Although first-year findings are tentative, they have helped identify several important policy issues that future evaluation activities can address. For example, we need to better understand ELE’s effects on retention outcomes and whether state policy or process modifications could affect retention through ELE versus standard routes. First-year descriptive findings about retention are mixed: in Iowa Medicaid, retention rates were higher for those entering through ELE, but in Louisiana and in Iowa’s separate CHIP program, retention rates were lower. In Alabama, there was no discernible difference in retention between ELE and those who entered through the standard route. It is likely that, in Iowa’s separate CHIP program, the cost-sharing policy in CHIP is affecting retention rates. Because Louisiana changed its policy regarding ELE renewal, moving from affirmative consent to an opt-in policy for data matching, we are eager to study the effect of this state policy change on retention rates there, and will be able to do so in the second year.
Another policy of interest at the Federal level is assessing the effects, if any, of linking the CHIPRA performance bonuses to ELE. As noted earlier, Congress specified that states that implemented at least five out of eight simplifications (one of which was ELE) and that increased Medicaid enrollment by a specified threshold could qualify for bonus funds. These funds represent a significant Federal investment: more than $500 million has been awarded in the first three years to 23 states. All 9 ELE states are among these 23 states; 3 of them (Georgia, Maryland, and South Carolina) needed ELE to meet the 5 of 8 threshold (the other states would have met the 5 of 8 policy criteria without having ELE in place). The case studies will help us better understand whether the availability of funds acted as an incentive to implement ELE, and further assess whether this new investment in states that implemented ELE is warranted or needs adjustment, given enrollment outcomes using ELE methods.

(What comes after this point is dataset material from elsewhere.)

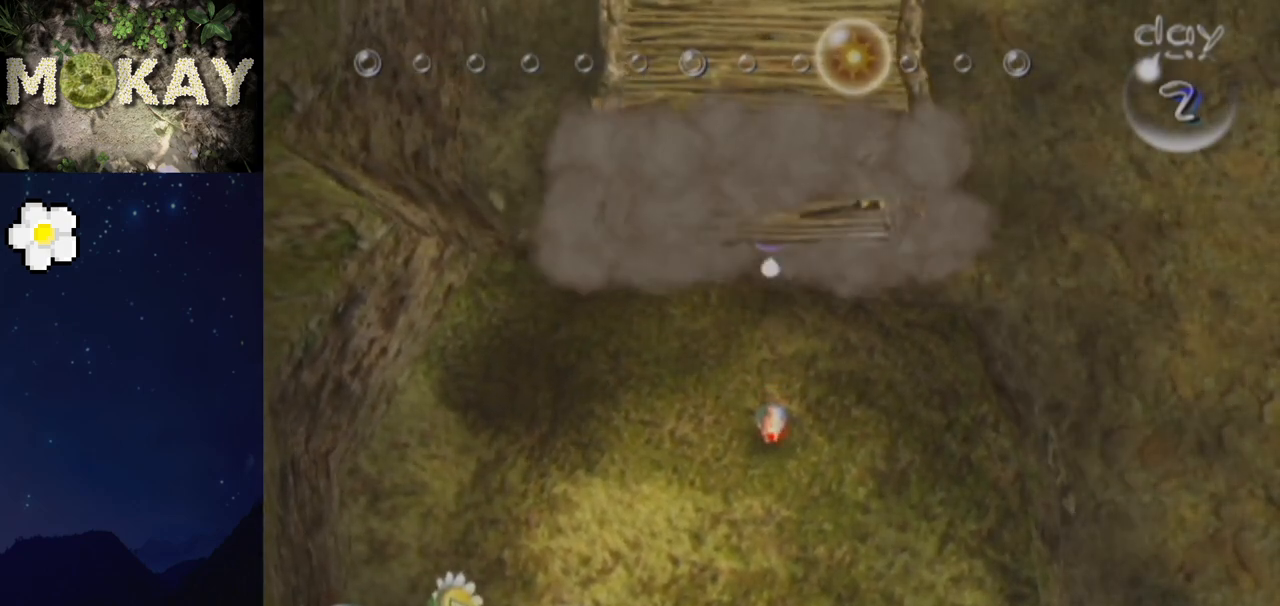
Gameplay with a controller (Nintendo layout); each line is a JSON object with the inputs held at the frame after it. "events" lists button and stick changes between this image and that frame as [ms after this image, input, new state], when the widget could be followed in between. Not read: L3 R3.
{"buttons": [], "left_stick": "center", "right_stick": "center", "events": [[67, "B", "down"], [100, "B", "up"]]}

A further important question for future evaluation work regards ELE’s potential value following implementation of the Affordable Care Act in 2014. States have a compressed timeline with which to prepare to enroll, by Congressional Budget Office estimates, approximately 9 million subsidized individuals through the exchanges and 7 million individuals into Medicaid or CHIP as of 2014, rising to 23 and 10 million, respectively, by 2016 (Congressional Budget Office 2012). Asked about the potential for ELE to benefit states in meeting these targets, administrators who had implemented ELE felt it was too soon to answer this question, but that ELE programs and experiences likely would be useful in the context of Affordable Care Act implementation.

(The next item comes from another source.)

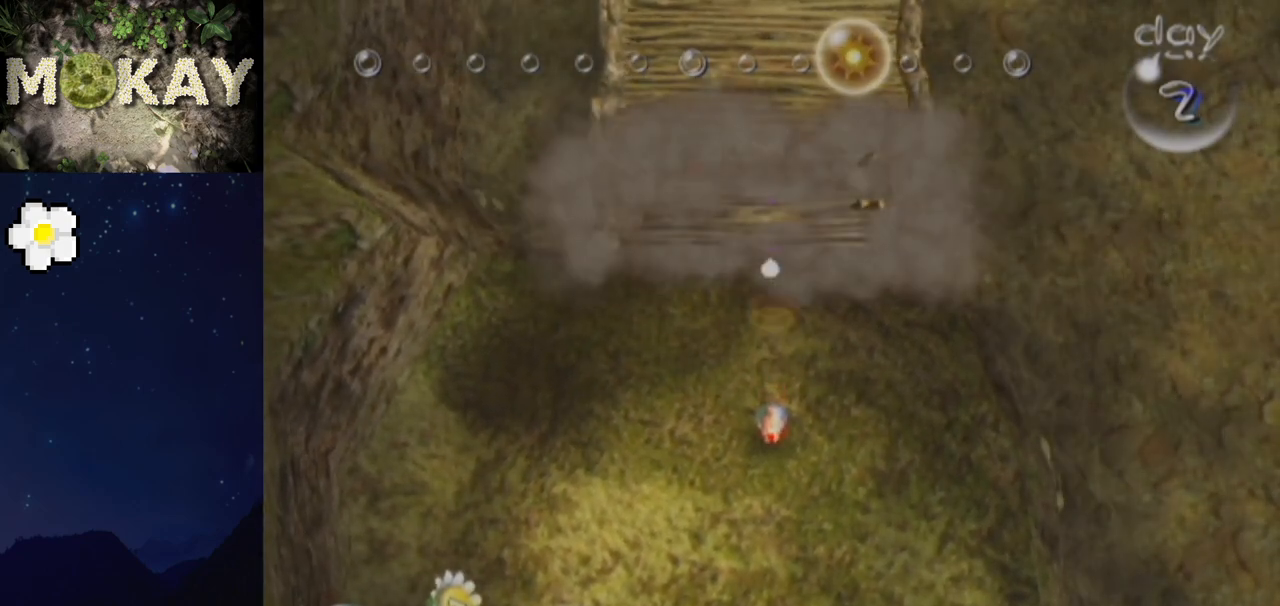
{"buttons": [], "left_stick": "center", "right_stick": "center", "events": []}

Finally, as the research on this project unfolds, we expect to learn more about whether ELE supports or compromises program integrity. Program integrity involves the incorrect application of a program’s eligibility rules to a particular household. As this is an important policy concern, states will be reporting their error rates to CMS, and if these are available when the final Report to Congress on ELE is submitted in September 2013, we will report them.